Сегодня суббота и барабан молчит, зато звучит музыка, и они выходят, сразу все – мужчины и женщины в синих и зеленых пижамах, – и танцуют друг с другом. Первый танец – белый, всегда – белый, так решил барабанщик, больные приглашают больных, и звучит медленная музыка, старая песня – «Nothing else matters», и все танцуют, а те, кто не умеет, стоят и смотрят на остальных. Я уже знаю некоторых, – вот этот толстяк всегда танцует один, а та черноволосая девушка никогда не танцует, но очень любит смотреть на других. Она стоит, покачиваясь в такт музыке, и улыбается, прижимая к груди рыжего медведя, ее зовут Жанна, я слышал, как однажды толстая санитарка кричала: «Жанна, домой!» У меня тоже есть любимая игрушка, серый волк, у него сзади, там, где шея, есть такое отверстие, если туда вставить палец, и пошевелить рукой, – он смешно распахивает пасть и таращит стеклянные глаза, совсем как живой. Я тоже люблю музыку, если бы я был одним из них, то мог подойти к ней и встать рядом. Ничего, что я не умею танцевать, у меня есть волк, а у нее медведь. Я скажу: «Жанна – смотри», и волк будет раскрывать пасть с мягкими тряпичными клыками. А потом я скажу: «На, бери, это – тебе». И она улыбнется и возьмет волка, пусть у нее будет медведь и еще волк. А потом я возьму ее за руку, и мы будем стоять рядом, а когда закончится песня, мы пойдем на завтрак, парами, не разнимая рук.
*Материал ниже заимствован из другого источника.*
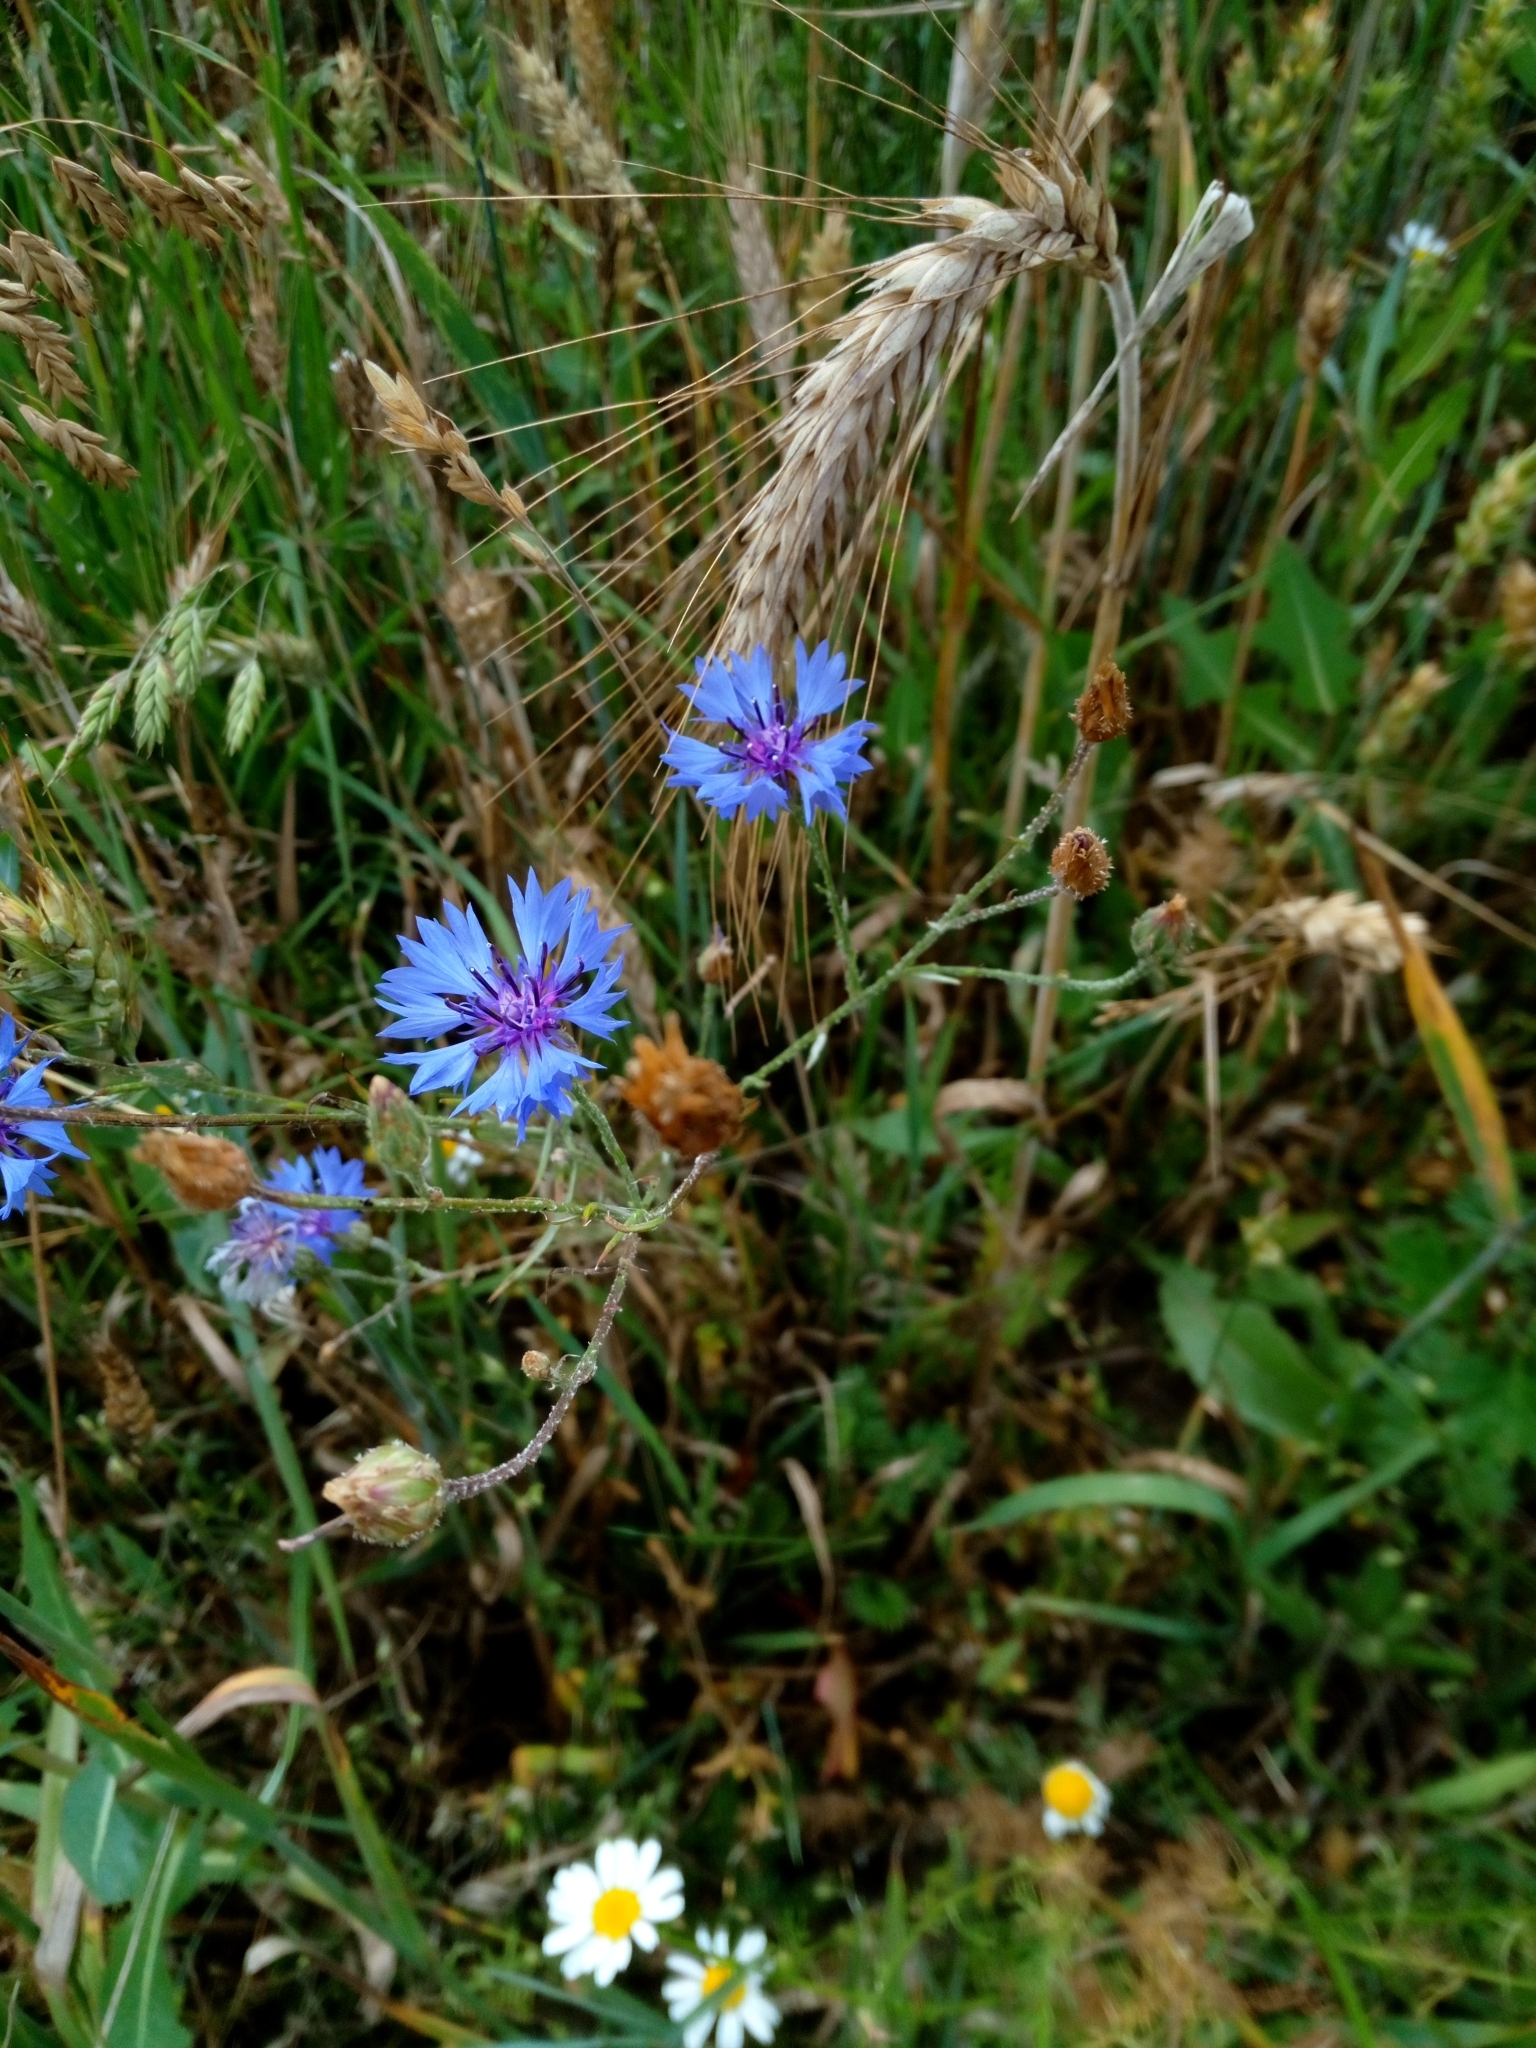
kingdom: Plantae
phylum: Tracheophyta
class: Magnoliopsida
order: Asterales
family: Asteraceae
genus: Centaurea
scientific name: Centaurea cyanus
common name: Cornflower
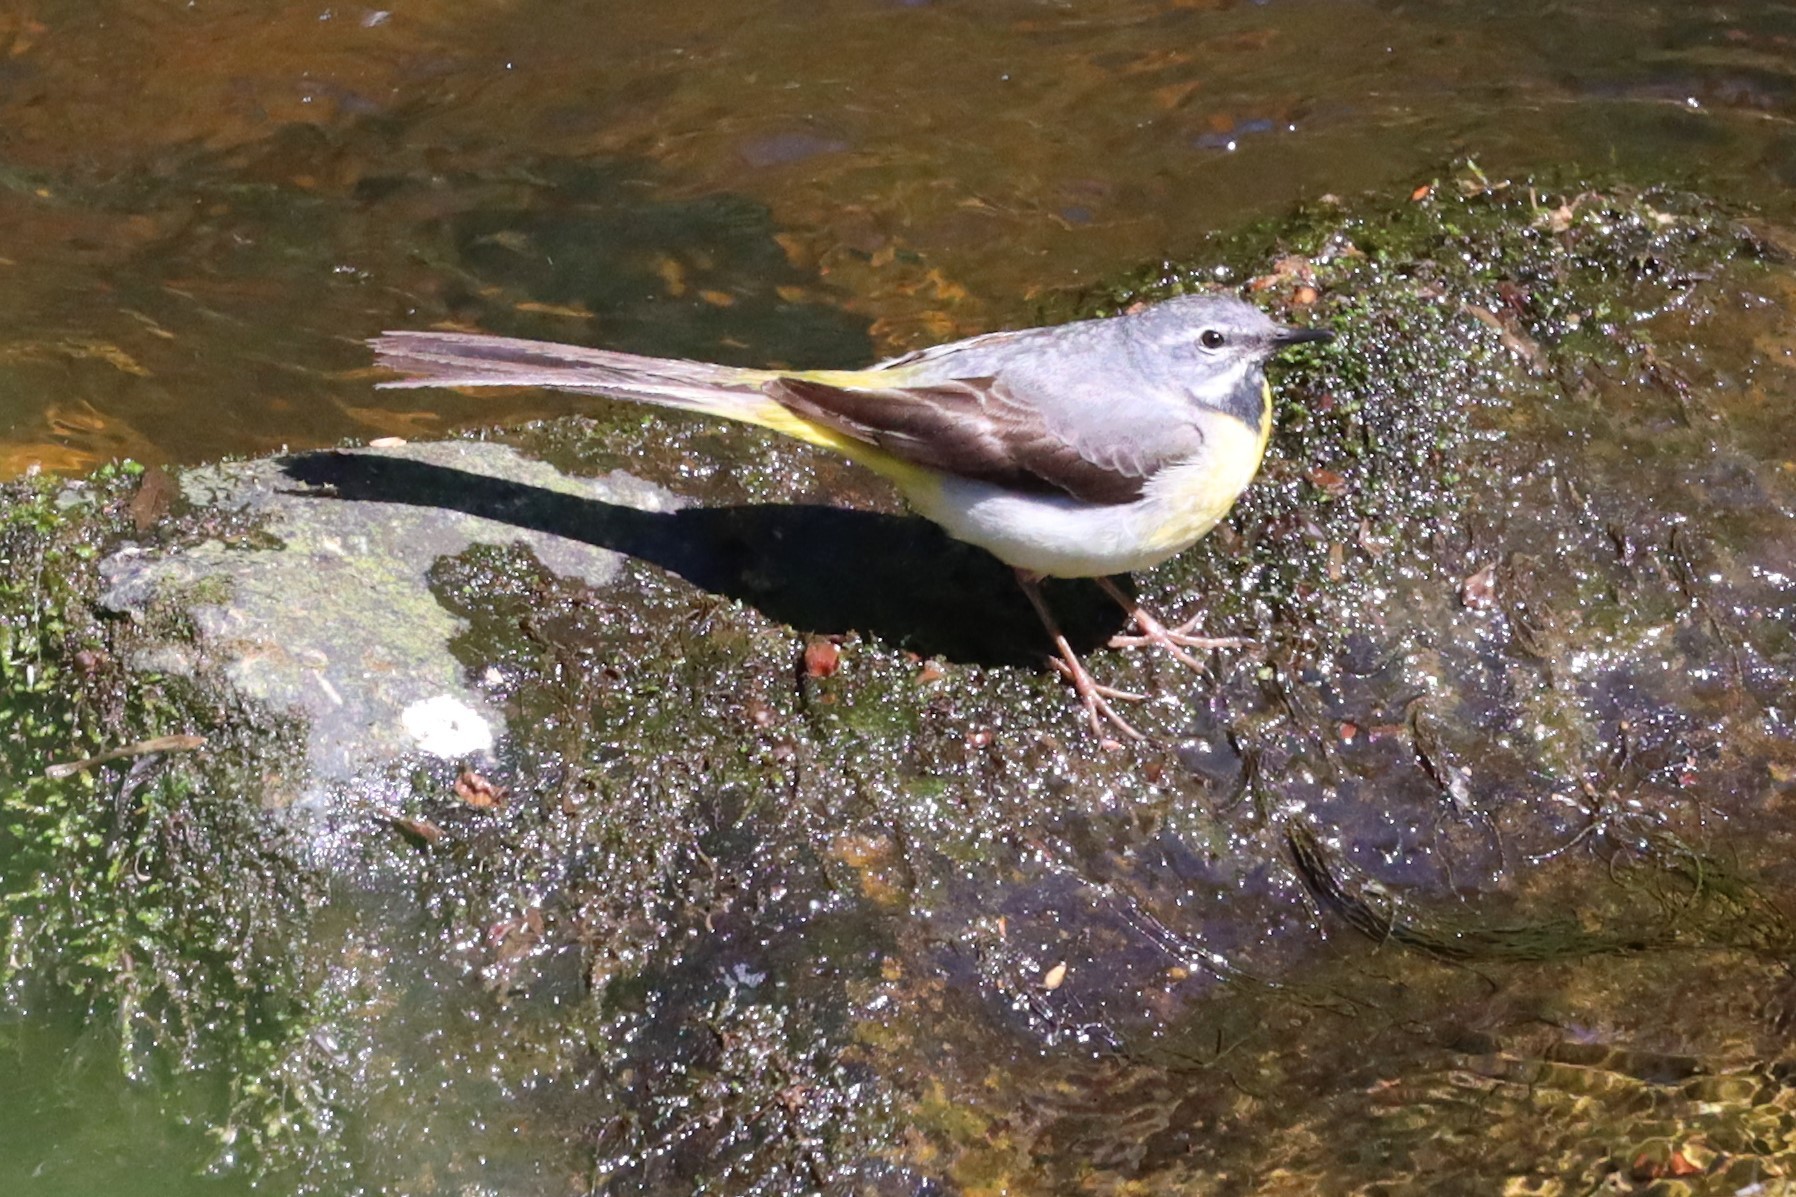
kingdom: Animalia
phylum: Chordata
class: Aves
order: Passeriformes
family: Motacillidae
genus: Motacilla
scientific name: Motacilla cinerea
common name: Grey wagtail
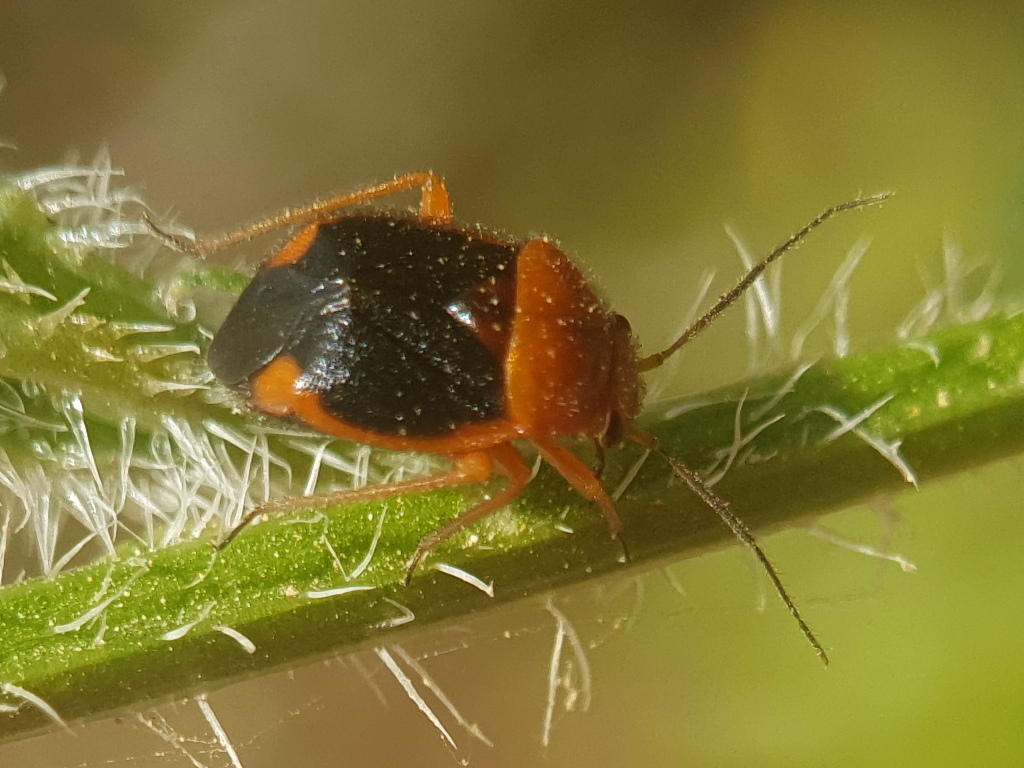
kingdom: Animalia
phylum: Arthropoda
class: Insecta
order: Hemiptera
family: Miridae
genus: Strongylocoris
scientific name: Strongylocoris amabilis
Глупо все это, никогда этого не будет, я чужой, хотя не так уж сильно отличаюсь от них. Если я даже решусь перелезть через забор и присоединиться к ним, бдительные санитары тут же заметят меня и выведут за территорию. У меня есть синяя пижама, почти такая же, когда я оденусь и проникну в здание, это будет только полдела: мне нужна будет койка и комплект белья, питание и лекарства. Но даже не это главное – без медицинской карты и направления со мной даже разговаривать не станут. Но, раз дело только в этом, то все решается – карта у меня на руках, а направление я напишу сам и распишусь, все равно никто ничего не поймет – у врачей самый неразборчивый почерк в мире. Перед тем, как уйти, я оглядываю себя в зеркало, а потом запираю дверь, выхожу на улицу и бегу к невысокому железному забору. До него каких-нибудь двадцать метров и я бегу по зеленой траве, усыпанной желтыми листьями.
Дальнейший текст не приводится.